TASK TO CARRY OUT: Rewrite the text of all the records, changing every "Min Read" to "Minute Read" and keeping everything else the same. Leave the pictures out of your answer.

(Saved entries)
>>>>
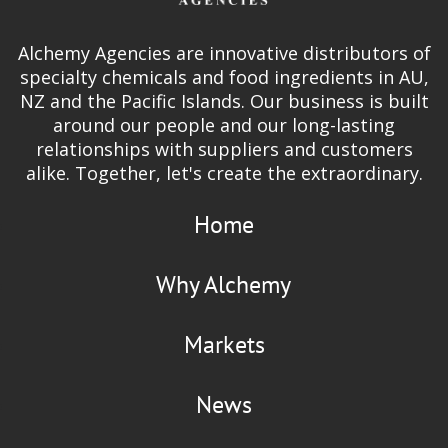
Alchemy Agencies are innovative distributors of
specialty chemicals and food ingredients in AU,
NZ and the Pacific Islands. Our business is built
around our people and our long-lasting
relationships with suppliers and customers
alike. Together, let's create the extraordinary.
Home
Why Alchemy
Markets
News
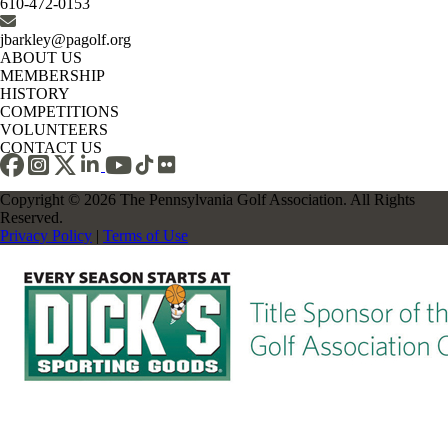
610-472-0153
jbarkley@pagolf.org
ABOUT US
MEMBERSHIP
HISTORY
COMPETITIONS
VOLUNTEERS
CONTACT US
Copyright © 2026 The Pennsylvania Golf Association. All Rights
Reserved.
Privacy Policy
|
Terms of Use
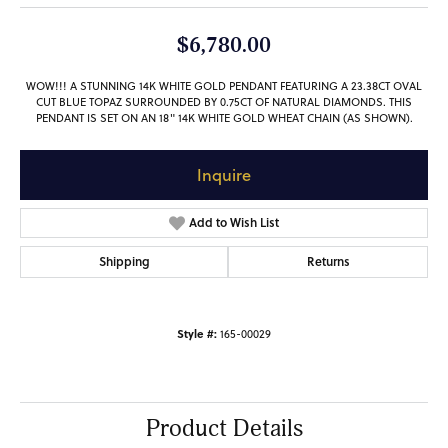
$6,780.00
WOW!!! A STUNNING 14K WHITE GOLD PENDANT FEATURING A 23.38CT OVAL
CUT BLUE TOPAZ SURROUNDED BY 0.75CT OF NATURAL DIAMONDS. THIS
PENDANT IS SET ON AN 18" 14K WHITE GOLD WHEAT CHAIN (AS SHOWN).
Inquire
Add to Wish List
Shipping
Returns
Style #:
165-00029
Product Details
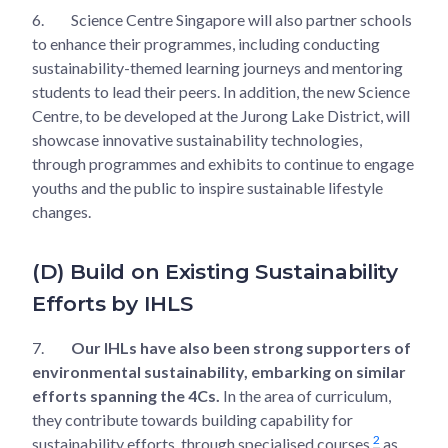
6.
Science Centre Singapore will also partner schools
to enhance their programmes, including conducting
sustainability-themed learning journeys and mentoring
students to lead their peers. In addition, the new Science
Centre, to be developed at the Jurong Lake District, will
showcase innovative sustainability technologies,
through programmes and exhibits to continue to engage
youths and the public to inspire sustainable lifestyle
changes.
(D) Build on Existing Sustainability
Efforts by IHLS
7.
Our IHLs have also been strong supporters of
environmental sustainability, embarking on similar
efforts spanning the 4Cs.
In the area of curriculum,
they contribute towards building capability for
2
sustainability efforts, through specialised courses
as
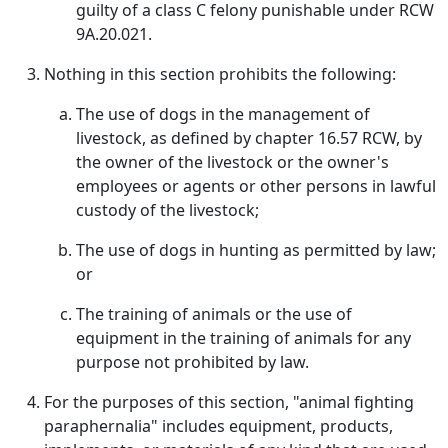
guilty of a class C felony punishable under RCW
9A.20.021.
Nothing in this section prohibits the following:
The use of dogs in the management of
livestock, as defined by chapter 16.57 RCW, by
the owner of the livestock or the owner's
employees or agents or other persons in lawful
custody of the livestock;
The use of dogs in hunting as permitted by law;
or
The training of animals or the use of
equipment in the training of animals for any
purpose not prohibited by law.
For the purposes of this section, "animal fighting
paraphernalia" includes equipment, products,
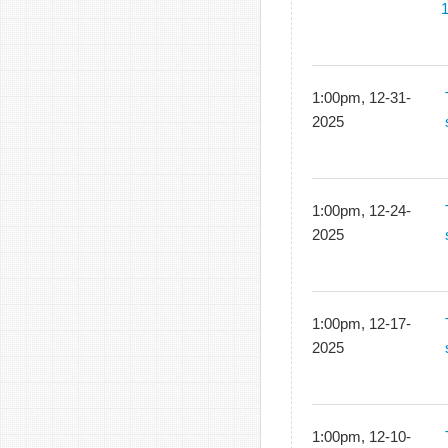
1:00pm, 12-31-
2025
1:00pm, 12-24-
2025
1:00pm, 12-17-
2025
1:00pm, 12-10-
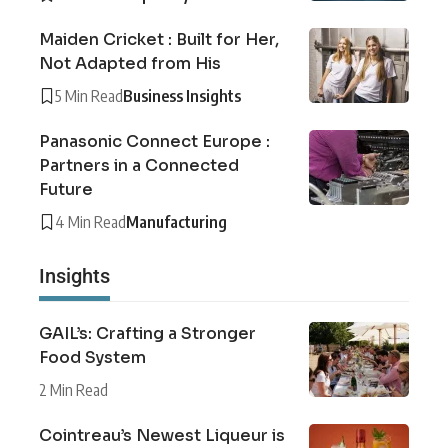
Maiden Cricket : Built for Her,
Not Adapted from His
5 Min Read
Business Insights
Panasonic Connect Europe :
Partners in a Connected
Future
4 Min Read
Manufacturing
Insights
GAIL’s: Crafting a Stronger
Food System
2 Min Read
Cointreau’s Newest Liqueur is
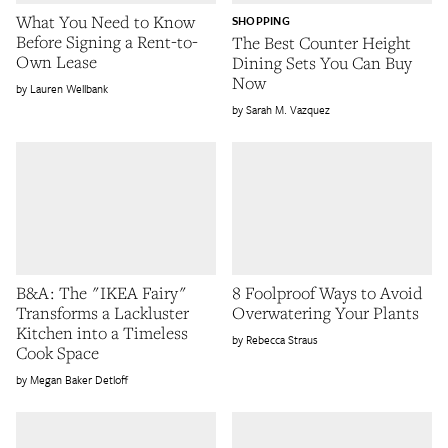
What You Need to Know
SHOPPING
Before Signing a Rent-to-
The Best Counter Height
Own Lease
Dining Sets You Can Buy
Now
Lauren Wellbank
Sarah M. Vazquez
B&A: The "IKEA Fairy"
8 Foolproof Ways to Avoid
Transforms a Lackluster
Overwatering Your Plants
Kitchen into a Timeless
Rebecca Straus
Cook Space
Megan Baker Detloff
<<<<
WRITTEN SOLUTION:
Alchemy Agencies are innovative distributors of
specialty chemicals and food ingredients in AU,
NZ and the Pacific Islands. Our business is built
around our people and our long-lasting
relationships with suppliers and customers
alike. Together, let's create the extraordinary.
Home
Why Alchemy
Markets
News
610-472-0153
jbarkley@pagolf.org
ABOUT US
MEMBERSHIP
HISTORY
COMPETITIONS
VOLUNTEERS
CONTACT US
Copyright © 2026 The Pennsylvania Golf Association. All Rights
Reserved.
Privacy Policy
|
Terms of Use
$6,780.00
WOW!!! A STUNNING 14K WHITE GOLD PENDANT FEATURING A 23.38CT OVAL
CUT BLUE TOPAZ SURROUNDED BY 0.75CT OF NATURAL DIAMONDS. THIS
PENDANT IS SET ON AN 18" 14K WHITE GOLD WHEAT CHAIN (AS SHOWN).
Inquire
Add to Wish List
Shipping
Returns
Style #:
165-00029
Product Details
6.
Science Centre Singapore will also partner schools
to enhance their programmes, including conducting
sustainability-themed learning journeys and mentoring
students to lead their peers. In addition, the new Science
Centre, to be developed at the Jurong Lake District, will
showcase innovative sustainability technologies,
through programmes and exhibits to continue to engage
youths and the public to inspire sustainable lifestyle
changes.
(D) Build on Existing Sustainability
Efforts by IHLS
7.
Our IHLs have also been strong supporters of
environmental sustainability, embarking on similar
efforts spanning the 4Cs.
In the area of curriculum,
they contribute towards building capability for
2
sustainability efforts, through specialised courses
as
guilty of a class C felony punishable under RCW
9A.20.021.
Nothing in this section prohibits the following:
The use of dogs in the management of
livestock, as defined by chapter 16.57 RCW, by
the owner of the livestock or the owner's
employees or agents or other persons in lawful
custody of the livestock;
The use of dogs in hunting as permitted by law;
or
The training of animals or the use of
equipment in the training of animals for any
purpose not prohibited by law.
For the purposes of this section, "animal fighting
paraphernalia" includes equipment, products,
1:00pm, 12-31-
2025
1:00pm, 12-24-
2025
1:00pm, 12-17-
2025
1:00pm, 12-10-
Maiden Cricket : Built for Her,
Not Adapted from His
5 Minute Read
Business Insights
Panasonic Connect Europe :
Partners in a Connected
Future
4 Minute Read
Manufacturing
Insights
GAIL’s: Crafting a Stronger
Food System
2 Minute Read
Cointreau’s Newest Liqueur is
What You Need to Know
SHOPPING
Before Signing a Rent-to-
The Best Counter Height
Own Lease
Dining Sets You Can Buy
Now
Lauren Wellbank
Sarah M. Vazquez
B&A: The "IKEA Fairy"
8 Foolproof Ways to Avoid
Transforms a Lackluster
Overwatering Your Plants
Kitchen into a Timeless
Rebecca Straus
Cook Space
Megan Baker Detloff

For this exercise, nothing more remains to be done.